AIM OF THE EXERCISE: Print the data below verbatim, minus images.

ENTRIES SHOWN:

§ §

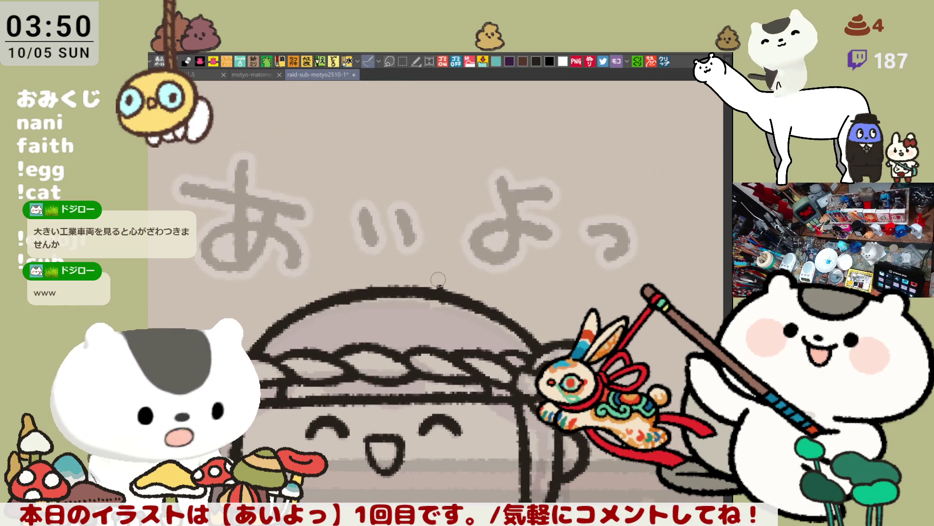
drag(440, 287, 528, 229)
key(ctrl+z)
mouse_move(449, 291)
mouse_down()
mouse_move(485, 227)
mouse_move(579, 263)
mouse_up()
key(ctrl+z)
mouse_move(486, 226)
mouse_down()
mouse_move(579, 253)
mouse_move(594, 279)
mouse_up()
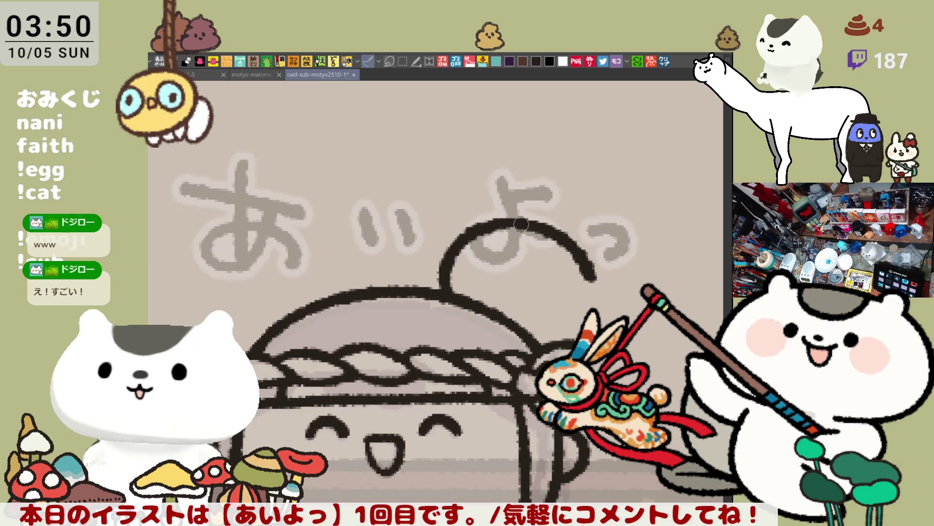
key(ctrl+z)
- Repeatedly draw the bun's short top arc across the あいよっ lettering, undoing each attempt
mouse_move(469, 229)
mouse_down()
mouse_move(535, 223)
mouse_move(538, 233)
mouse_up()
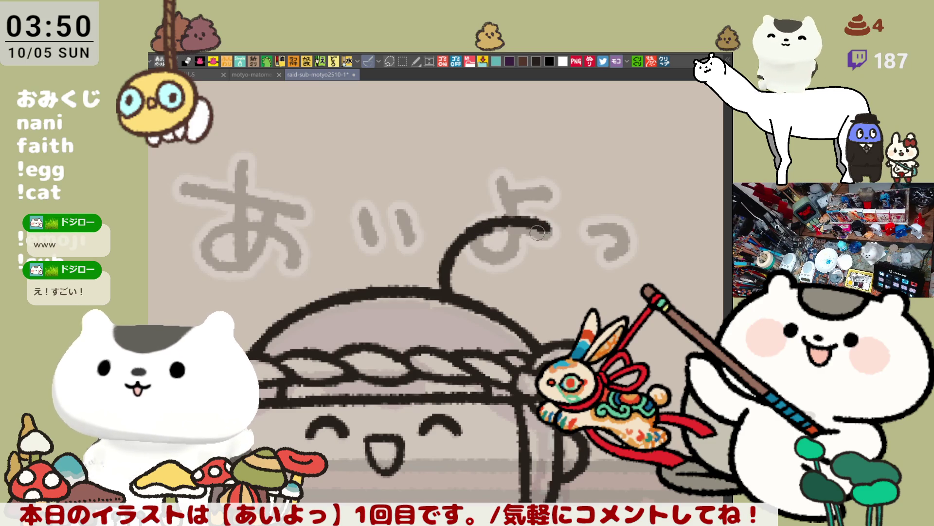
key(ctrl+z)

§ §

ANSWER SPACE:
drag(440, 287, 528, 229)
key(ctrl+z)
mouse_move(449, 291)
mouse_down()
mouse_move(485, 227)
mouse_move(579, 263)
mouse_up()
key(ctrl+z)
mouse_move(486, 226)
mouse_down()
mouse_move(579, 253)
mouse_move(594, 279)
mouse_up()
key(ctrl+z)
- Repeatedly draw the bun's short top arc across the あいよっ lettering, undoing each attempt
mouse_move(469, 229)
mouse_down()
mouse_move(535, 223)
mouse_move(538, 233)
mouse_up()
key(ctrl+z)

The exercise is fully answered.